64 def __call__(self, s, newline=True, stream=STDOUT):
65
66 if newline:
67 s = tsplit(s, NEWLINES)
68 s = map(str, s)
69 indent = ''.join(self.shared['indent_strings'])
70
71 s = (str('\n' + indent)).join(s)
72
73 _str = ''.join((
74 ''.join(self.shared['indent_strings']),
75 str(s),
76 '\n' if newline else ''
77 ))
78 stream(_str)
While I can print
a unicode string
>>> print u'äöü'
äöü
...I cannot do that when using puts
.
>>> puts(u'äöü')
Traceback (most recent call last):
File "test.py", line 7, in <module>
puts(u'äöü')
File "/home/danilo/Projects/clint/clint/textui/core.py", line 83, in puts
Writer()(s, newline, stream=stream)
File "/home/danilo/Projects/clint/clint/textui/core.py", line 68, in __call__
s = map(str, s)
UnicodeEncodeError: 'ascii' codec can't encode characters in position 0-2: ordinal not in range(128)
This breaks puts
-ing any non-ascii characters, which is a big problem for me.
This is probably the reason for #47.
:+1:
Hey @kennethreitz, this is what I talked to you about this evening :) Would this still work if using unicode strings internally?

**Exercise:**
Can you reproduce the bug report about puts failing on unicode strings in full, character for character? The records have no connection to the text.

**Material supplied:**

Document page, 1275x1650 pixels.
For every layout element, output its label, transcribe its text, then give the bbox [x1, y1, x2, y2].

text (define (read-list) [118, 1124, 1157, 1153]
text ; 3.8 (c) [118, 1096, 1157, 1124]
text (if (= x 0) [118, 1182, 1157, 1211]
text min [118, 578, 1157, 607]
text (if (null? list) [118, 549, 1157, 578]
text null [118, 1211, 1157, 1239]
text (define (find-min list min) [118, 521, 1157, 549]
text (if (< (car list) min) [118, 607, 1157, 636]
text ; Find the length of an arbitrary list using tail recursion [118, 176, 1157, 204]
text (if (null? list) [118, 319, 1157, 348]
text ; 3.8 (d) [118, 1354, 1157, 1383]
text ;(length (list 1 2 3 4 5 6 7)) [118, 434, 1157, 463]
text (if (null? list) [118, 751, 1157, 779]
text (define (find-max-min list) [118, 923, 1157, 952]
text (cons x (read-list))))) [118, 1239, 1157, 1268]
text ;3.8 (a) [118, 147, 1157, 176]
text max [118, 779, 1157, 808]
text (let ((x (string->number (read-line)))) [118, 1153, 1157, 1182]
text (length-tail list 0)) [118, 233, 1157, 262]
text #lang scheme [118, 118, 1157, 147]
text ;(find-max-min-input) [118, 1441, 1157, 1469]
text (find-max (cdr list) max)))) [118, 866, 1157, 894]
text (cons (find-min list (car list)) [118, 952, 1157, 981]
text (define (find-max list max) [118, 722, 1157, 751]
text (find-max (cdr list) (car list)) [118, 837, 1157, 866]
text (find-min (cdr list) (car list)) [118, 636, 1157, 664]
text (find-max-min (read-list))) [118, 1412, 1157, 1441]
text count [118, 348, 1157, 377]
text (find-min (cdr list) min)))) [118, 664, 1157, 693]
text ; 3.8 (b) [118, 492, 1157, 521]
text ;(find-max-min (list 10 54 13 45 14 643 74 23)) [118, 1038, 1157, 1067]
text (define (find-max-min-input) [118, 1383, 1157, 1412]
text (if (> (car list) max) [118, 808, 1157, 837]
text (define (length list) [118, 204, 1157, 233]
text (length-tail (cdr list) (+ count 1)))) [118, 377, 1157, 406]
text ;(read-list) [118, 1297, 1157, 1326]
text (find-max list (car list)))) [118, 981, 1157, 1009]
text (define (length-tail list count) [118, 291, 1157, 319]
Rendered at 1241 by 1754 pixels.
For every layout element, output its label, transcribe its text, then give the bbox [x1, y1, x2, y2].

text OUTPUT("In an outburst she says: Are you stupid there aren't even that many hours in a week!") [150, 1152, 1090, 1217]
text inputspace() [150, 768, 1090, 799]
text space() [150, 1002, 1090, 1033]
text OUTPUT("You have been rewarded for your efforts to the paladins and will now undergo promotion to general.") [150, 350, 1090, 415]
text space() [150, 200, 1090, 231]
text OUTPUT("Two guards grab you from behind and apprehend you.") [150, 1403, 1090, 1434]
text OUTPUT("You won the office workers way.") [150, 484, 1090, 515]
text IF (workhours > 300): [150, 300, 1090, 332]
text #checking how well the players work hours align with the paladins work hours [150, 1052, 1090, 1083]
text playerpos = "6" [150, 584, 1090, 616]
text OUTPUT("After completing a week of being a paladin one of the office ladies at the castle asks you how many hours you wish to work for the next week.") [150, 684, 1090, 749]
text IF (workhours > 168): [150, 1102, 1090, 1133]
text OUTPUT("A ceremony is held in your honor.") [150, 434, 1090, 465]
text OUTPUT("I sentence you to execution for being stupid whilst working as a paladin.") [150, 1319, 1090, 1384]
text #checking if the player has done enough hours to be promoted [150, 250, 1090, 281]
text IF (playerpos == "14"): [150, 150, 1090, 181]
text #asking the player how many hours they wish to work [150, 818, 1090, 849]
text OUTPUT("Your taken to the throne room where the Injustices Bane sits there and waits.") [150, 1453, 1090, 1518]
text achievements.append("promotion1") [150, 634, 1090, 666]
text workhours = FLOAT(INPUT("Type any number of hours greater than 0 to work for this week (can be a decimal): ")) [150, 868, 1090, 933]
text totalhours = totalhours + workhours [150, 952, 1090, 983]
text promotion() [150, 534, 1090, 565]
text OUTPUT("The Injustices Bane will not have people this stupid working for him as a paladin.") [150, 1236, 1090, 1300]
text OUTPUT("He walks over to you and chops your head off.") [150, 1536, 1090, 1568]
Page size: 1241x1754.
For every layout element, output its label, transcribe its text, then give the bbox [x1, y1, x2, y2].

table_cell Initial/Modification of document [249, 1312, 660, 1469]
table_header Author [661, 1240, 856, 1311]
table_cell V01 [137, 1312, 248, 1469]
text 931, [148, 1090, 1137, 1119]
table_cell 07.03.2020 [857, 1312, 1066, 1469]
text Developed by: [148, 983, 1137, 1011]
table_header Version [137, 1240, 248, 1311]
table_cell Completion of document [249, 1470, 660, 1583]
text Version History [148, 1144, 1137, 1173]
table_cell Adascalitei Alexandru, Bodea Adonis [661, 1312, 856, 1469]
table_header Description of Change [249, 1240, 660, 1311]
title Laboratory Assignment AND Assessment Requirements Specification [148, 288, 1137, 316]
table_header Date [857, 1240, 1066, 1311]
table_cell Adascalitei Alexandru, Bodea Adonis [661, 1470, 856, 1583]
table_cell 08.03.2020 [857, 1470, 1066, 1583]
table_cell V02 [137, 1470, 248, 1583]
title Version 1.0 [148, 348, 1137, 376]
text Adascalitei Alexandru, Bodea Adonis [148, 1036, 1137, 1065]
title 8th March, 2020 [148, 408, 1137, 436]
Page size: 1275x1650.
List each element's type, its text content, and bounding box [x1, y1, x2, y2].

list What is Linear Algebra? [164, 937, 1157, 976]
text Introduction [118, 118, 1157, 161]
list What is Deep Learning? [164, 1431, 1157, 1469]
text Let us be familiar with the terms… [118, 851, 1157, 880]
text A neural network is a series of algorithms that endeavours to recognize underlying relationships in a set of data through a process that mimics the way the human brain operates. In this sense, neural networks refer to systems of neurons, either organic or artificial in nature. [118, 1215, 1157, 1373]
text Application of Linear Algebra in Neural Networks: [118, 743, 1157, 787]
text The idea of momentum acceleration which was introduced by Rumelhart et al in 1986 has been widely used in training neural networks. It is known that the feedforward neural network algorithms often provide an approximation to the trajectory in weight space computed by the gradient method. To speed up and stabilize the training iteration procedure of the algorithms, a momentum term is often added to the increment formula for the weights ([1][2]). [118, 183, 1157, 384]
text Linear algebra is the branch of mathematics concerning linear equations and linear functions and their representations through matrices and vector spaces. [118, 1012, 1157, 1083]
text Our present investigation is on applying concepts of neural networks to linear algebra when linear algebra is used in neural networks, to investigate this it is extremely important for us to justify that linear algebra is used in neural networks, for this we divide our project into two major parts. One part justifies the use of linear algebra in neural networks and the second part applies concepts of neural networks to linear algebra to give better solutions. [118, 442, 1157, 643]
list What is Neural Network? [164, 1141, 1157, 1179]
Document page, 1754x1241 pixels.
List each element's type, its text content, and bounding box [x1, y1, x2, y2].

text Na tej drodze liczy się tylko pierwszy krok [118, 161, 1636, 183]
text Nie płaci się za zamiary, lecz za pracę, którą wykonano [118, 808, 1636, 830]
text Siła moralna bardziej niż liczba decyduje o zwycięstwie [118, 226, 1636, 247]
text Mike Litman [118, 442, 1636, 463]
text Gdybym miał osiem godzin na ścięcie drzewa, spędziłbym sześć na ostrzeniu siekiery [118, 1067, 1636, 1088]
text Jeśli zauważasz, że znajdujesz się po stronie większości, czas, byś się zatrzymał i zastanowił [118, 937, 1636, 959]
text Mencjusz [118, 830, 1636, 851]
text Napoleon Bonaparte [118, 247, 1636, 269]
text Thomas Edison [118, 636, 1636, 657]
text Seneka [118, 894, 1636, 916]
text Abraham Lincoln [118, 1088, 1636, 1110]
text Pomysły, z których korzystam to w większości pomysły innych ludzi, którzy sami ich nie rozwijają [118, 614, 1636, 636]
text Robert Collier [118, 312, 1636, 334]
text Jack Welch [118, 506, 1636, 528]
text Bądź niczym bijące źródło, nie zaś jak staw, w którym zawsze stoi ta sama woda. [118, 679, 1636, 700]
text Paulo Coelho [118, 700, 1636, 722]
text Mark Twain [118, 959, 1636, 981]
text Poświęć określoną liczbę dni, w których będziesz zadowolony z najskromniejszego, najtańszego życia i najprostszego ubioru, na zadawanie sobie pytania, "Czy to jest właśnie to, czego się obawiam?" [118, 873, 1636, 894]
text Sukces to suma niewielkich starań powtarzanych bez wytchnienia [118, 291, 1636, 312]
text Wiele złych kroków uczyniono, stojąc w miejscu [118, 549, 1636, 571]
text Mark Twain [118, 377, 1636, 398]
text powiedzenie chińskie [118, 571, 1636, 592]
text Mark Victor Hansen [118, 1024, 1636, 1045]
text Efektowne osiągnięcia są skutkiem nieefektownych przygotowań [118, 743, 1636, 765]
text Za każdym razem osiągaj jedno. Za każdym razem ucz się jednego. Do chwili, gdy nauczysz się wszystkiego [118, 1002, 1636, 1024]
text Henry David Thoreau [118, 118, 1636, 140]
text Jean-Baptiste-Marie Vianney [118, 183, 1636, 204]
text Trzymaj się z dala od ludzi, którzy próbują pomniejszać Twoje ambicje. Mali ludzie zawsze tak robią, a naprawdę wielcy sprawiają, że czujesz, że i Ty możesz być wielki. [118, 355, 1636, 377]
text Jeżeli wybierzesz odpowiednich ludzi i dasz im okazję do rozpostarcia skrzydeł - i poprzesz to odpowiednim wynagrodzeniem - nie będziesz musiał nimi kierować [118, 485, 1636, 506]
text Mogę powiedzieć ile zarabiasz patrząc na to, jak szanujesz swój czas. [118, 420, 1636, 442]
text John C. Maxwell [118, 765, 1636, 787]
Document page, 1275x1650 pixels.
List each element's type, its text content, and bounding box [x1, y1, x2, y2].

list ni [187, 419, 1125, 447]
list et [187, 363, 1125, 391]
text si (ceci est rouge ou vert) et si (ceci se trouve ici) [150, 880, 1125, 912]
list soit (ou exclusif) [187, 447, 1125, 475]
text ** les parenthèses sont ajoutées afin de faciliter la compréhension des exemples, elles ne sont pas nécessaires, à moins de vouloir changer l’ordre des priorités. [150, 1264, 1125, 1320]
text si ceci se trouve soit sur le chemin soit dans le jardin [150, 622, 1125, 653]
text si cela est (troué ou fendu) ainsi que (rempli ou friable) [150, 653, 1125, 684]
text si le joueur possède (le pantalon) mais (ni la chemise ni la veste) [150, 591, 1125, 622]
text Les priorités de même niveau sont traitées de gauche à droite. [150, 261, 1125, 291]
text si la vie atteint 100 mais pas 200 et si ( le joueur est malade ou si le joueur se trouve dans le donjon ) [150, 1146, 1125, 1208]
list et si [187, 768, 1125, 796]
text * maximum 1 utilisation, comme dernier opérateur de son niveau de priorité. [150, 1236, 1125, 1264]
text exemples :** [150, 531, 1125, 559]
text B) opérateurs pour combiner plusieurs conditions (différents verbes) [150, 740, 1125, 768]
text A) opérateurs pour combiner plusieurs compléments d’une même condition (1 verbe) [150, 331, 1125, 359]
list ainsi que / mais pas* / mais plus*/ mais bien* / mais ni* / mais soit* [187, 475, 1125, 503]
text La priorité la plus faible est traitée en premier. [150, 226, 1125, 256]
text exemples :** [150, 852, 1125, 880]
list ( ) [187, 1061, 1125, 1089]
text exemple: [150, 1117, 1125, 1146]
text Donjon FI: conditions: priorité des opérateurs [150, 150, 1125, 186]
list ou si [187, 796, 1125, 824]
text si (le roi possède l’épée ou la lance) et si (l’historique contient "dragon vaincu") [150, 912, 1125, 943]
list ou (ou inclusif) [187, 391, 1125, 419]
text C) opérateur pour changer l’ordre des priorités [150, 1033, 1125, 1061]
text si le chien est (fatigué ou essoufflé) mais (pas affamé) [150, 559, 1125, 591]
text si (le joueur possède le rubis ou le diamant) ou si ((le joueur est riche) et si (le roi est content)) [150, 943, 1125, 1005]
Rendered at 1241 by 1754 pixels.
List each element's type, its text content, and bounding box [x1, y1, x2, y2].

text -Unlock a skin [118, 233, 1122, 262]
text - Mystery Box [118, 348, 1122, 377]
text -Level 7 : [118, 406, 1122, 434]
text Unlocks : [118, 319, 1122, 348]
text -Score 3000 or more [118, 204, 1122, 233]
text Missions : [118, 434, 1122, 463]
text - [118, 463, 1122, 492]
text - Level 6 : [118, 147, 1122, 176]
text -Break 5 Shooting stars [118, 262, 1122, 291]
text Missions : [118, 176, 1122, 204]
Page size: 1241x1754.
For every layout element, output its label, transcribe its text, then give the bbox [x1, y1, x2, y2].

**Answer:**
64 def __call__(self, s, newline=True, stream=STDOUT):
65
66 if newline:
67 s = tsplit(s, NEWLINES)
68 s = map(str, s)
69 indent = ''.join(self.shared['indent_strings'])
70
71 s = (str('\n' + indent)).join(s)
72
73 _str = ''.join((
74 ''.join(self.shared['indent_strings']),
75 str(s),
76 '\n' if newline else ''
77 ))
78 stream(_str)
While I can print
a unicode string
>>> print u'äöü'
äöü
...I cannot do that when using puts
.
>>> puts(u'äöü')
Traceback (most recent call last):
File "test.py", line 7, in <module>
puts(u'äöü')
File "/home/danilo/Projects/clint/clint/textui/core.py", line 83, in puts
Writer()(s, newline, stream=stream)
File "/home/danilo/Projects/clint/clint/textui/core.py", line 68, in __call__
s = map(str, s)
UnicodeEncodeError: 'ascii' codec can't encode characters in position 0-2: ordinal not in range(128)
This breaks puts
-ing any non-ascii characters, which is a big problem for me.
This is probably the reason for #47.
:+1:
Hey @kennethreitz, this is what I talked to you about this evening :) Would this still work if using unicode strings internally?